Swiss ice cream makers: running to stand still?
growth of 2003 will not melt away in 2004, and are counting on
continued interest in the impulse sector in particular to
revitalise their fortunes. But even the many new product launches
planned for the summer are dependent on good weather if they want
to stimulate real growth, writes Chris Jones.
Last year was one of record sales for the Swiss ice cream industry, with total volumes increasing by 9.4 per cent to 55.55 million litres, the biggest year-on-year increase for more than 30 years and the first increase of any sort since 2000.
Most of the increase, of course, came as a result of the hot summer weather, with the heatwave contributing to a sharp rise in impulse sales in particular. According to data from the Swiss Ice Cream Manufacturers' Association, impulse products such as ice lollies and cornets registered a 19 per cent increase in sales in 2003 to 13 million litres as Swiss consumers sought respite from the heat.
Ice cream has always been a product whose fortunes are tied to the weather, with a good summer generally regarded as vital for the well being of the industry. And with total ice cream sales in Switzerland hovering around the 50 million litre mark for nearly 20 years now, manufacturers have clearly found it hard to stimulate growth in years when the weather is not so good.
Indeed, since 1985, sales have risen year-on-year just eight times, and only once (1988 and 1999) for two consecutive years.
So, in order to try and maintain last year's impressive growth levels, manufacturers are focusing on new product development in a bid to stimulate consumer interest in the sector even if the weather is not particularly conducive to ice cream sales (as it ahs been so far this year).
According to the latest release from the Association, demand this year will be stimulated by "coloured, original and fashionable ice creams', but while a look at some of the product launches planned for the summer reveals some interesting developments, there is little to suggest that last year's growth will be maintained without the help of another hot summer.
It is also telling that the same Association release suggests that the best that companies can hope for is a stable market in the long term.
Nonetheless, companies appear to be doing their best to stimulate demand, focusing on several key areas: children, event tie-ins and ethical products.
For example, the Frisco ice cream unit of Nestlé is launching Smarties Pop Up, an ice cream variant of its popular chocolate brand with the added interest of push-up packaging (children, at whom the product is targeted, have to push the ice cream through its wrapping tube in order to finish it).
Some companies, meanwhile, are attempting to cash in on events during the summer with tie-in products. The Emmi dairy group has launched ChocoBall, an ice cream-filled chocolate football complete with its own spoon, which is being launched in various countries to coincide with the European football championships in Portugal.

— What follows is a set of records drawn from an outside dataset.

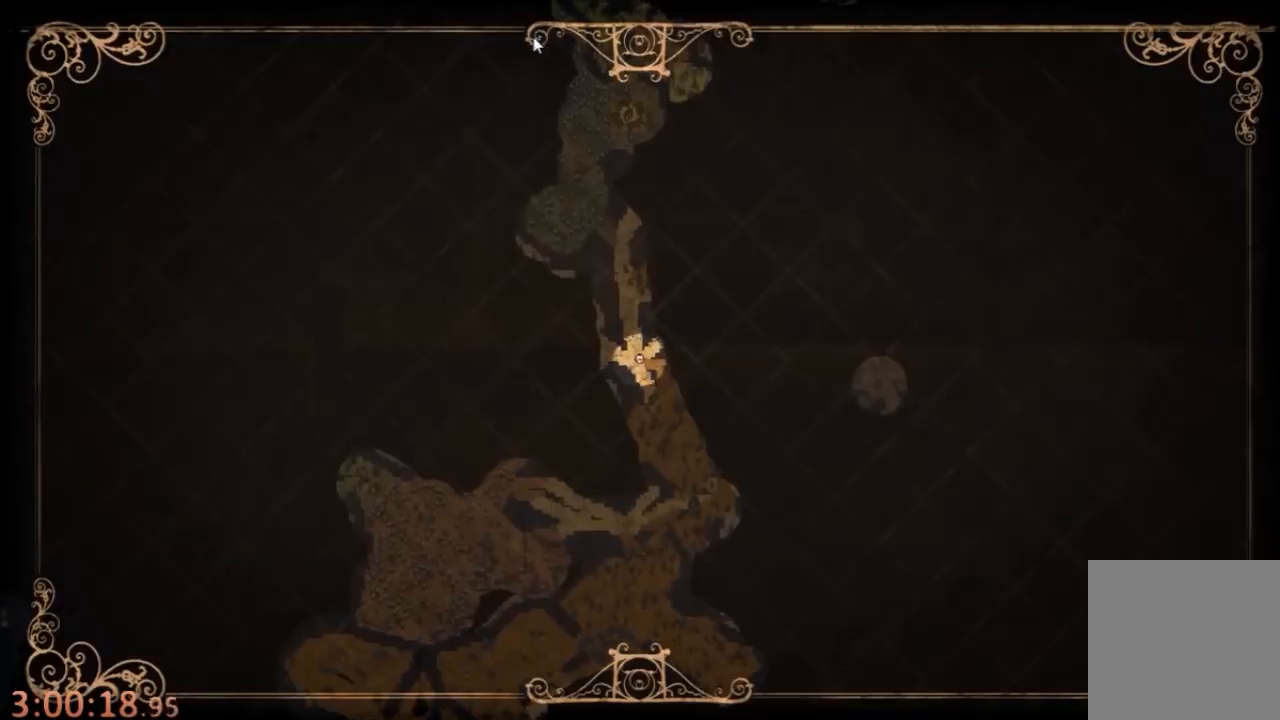
{"keys": [], "mouse": [], "events": [[34, "tab", "up"], [134, "mouse_left", "down"], [234, "mouse_left", "up"]]}
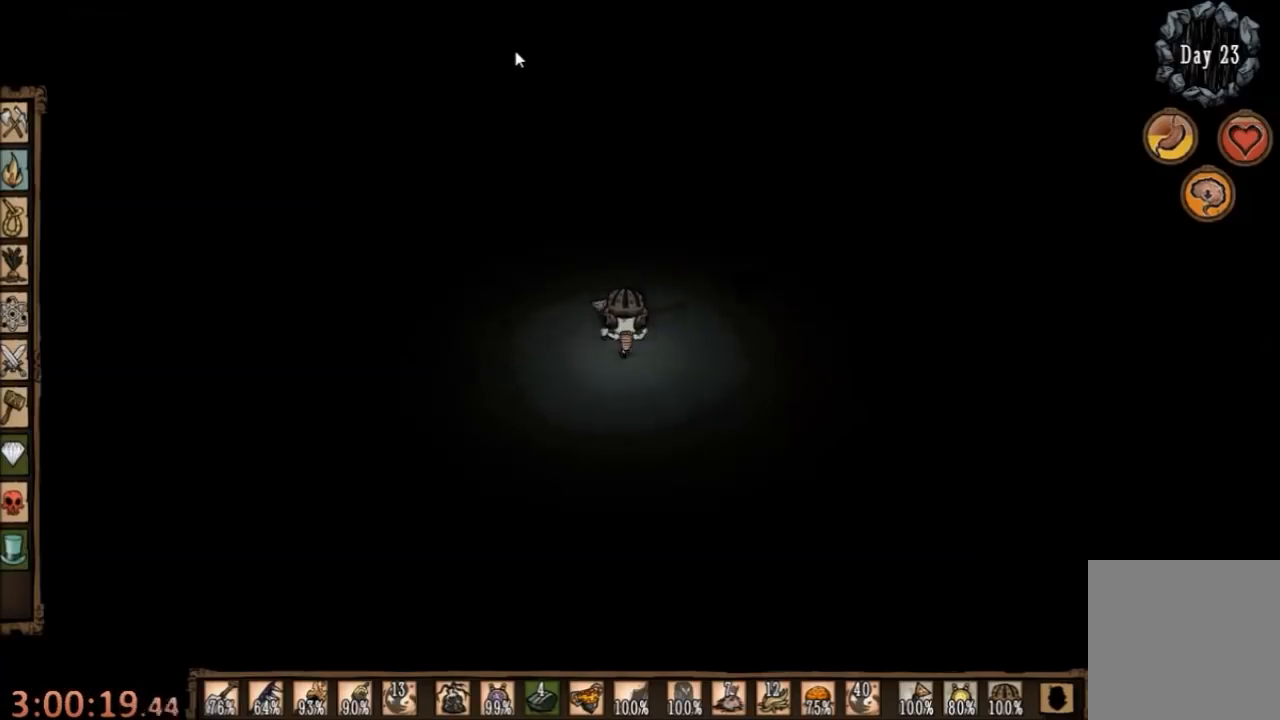
{"keys": [], "mouse": ["left"], "events": [[34, "mouse_left", "down"], [167, "mouse_left", "up"], [467, "mouse_left", "down"]]}
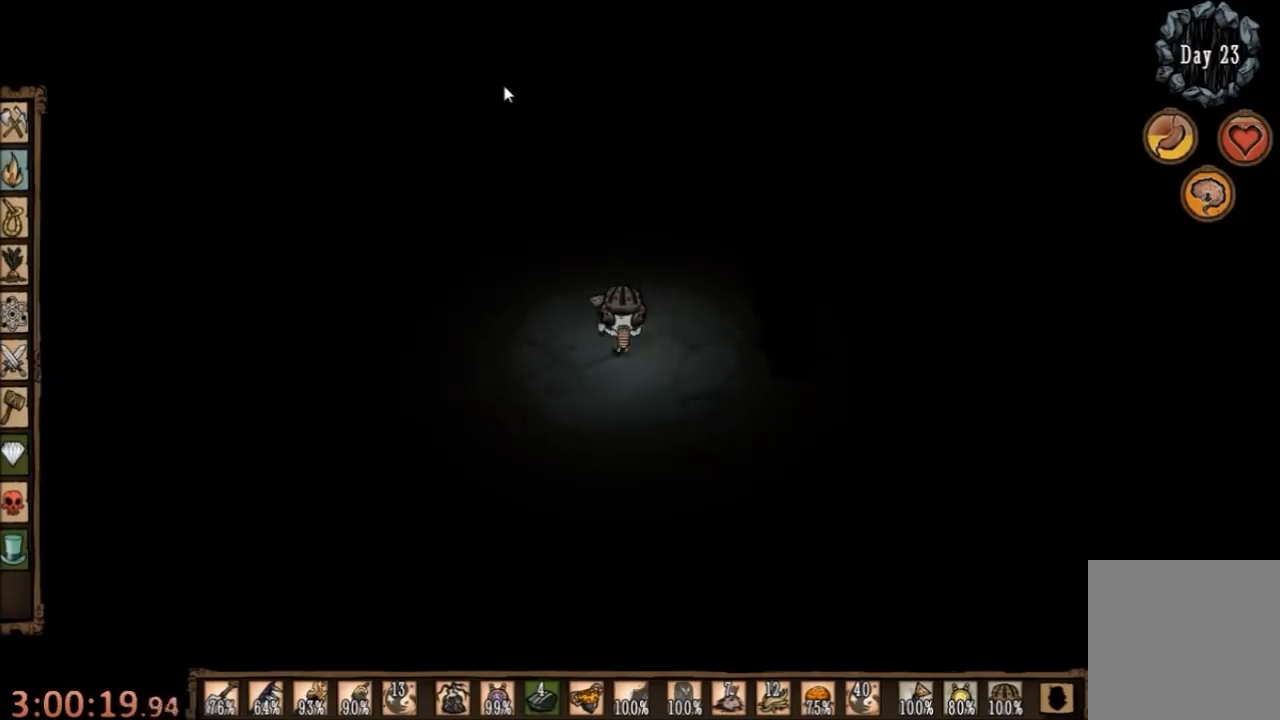
{"keys": [], "mouse": ["left"], "events": [[100, "mouse_left", "up"], [467, "mouse_left", "down"]]}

Retailer Migros, meanwhile, has launched impulse ice creams in the shape of cartoon cat Garfield to tie in with the release of a new movie this summer, again aimed at children, according to Mintel's Global New Products Database (GNPD).
Extensions of well-known brands are also an increasingly popular method of maintaining interest in the market. Nestlé, for example, has launched new impulse versions of several of its most popular ice creams: Pralinato has been launched in larger format, presumably to give even greater refreshment in the summer heat, while the Maxibon brand has gone in the other direction, launching a mini ice cream sandwich snack for convenient refreshment.
In a similar vein, the Swiss arm of Unilever ice creams, Lusso, has launched a 'light' version of its Solero brand - a "particularly refreshing sorbet in two flavours (orange and blood orange) which contains 0 per cent fat" - an attempt to appeal to both the desire for refreshment and healthiness.
At the other end of the spectrum, Lusso has launched a limited edition version of its luxury ice cream brand Magnum under the 7 Deadly Sins brand - seven different ice cream flavours for each of the seven sin. Each variety will be sold on multi-packs of six, all of the same flavour, with Lusso clearly hoping to stimulate demand throughout the summer for all seven varieties in this way - once supplies of one flavour have run out, they will be replaced with the next variety.
Unilever's unit has also tried to bring one of its main take-home ice cream brands into the impulse sector with the creation of Gelateria Carte d'Or, mini ice cream parlours selling 15 flavours of the Carte d'Or brand for immediate consumption.
Switzerland's ice cream producers are clearly hopeful that such novelties will drive further growth this year, but history would seem to be against them, with 20 years of near stagnation punctuated by the odd period of rapid, weather-related growth.
Innovative as some of the new products planned for 2004 clearly are, none are likely to lead to significant market growth unless the summer weather conditions are right - an expensive gamble but one which ice cream producers are obliged to make, even if most years it simply allows them to maintain the status quo.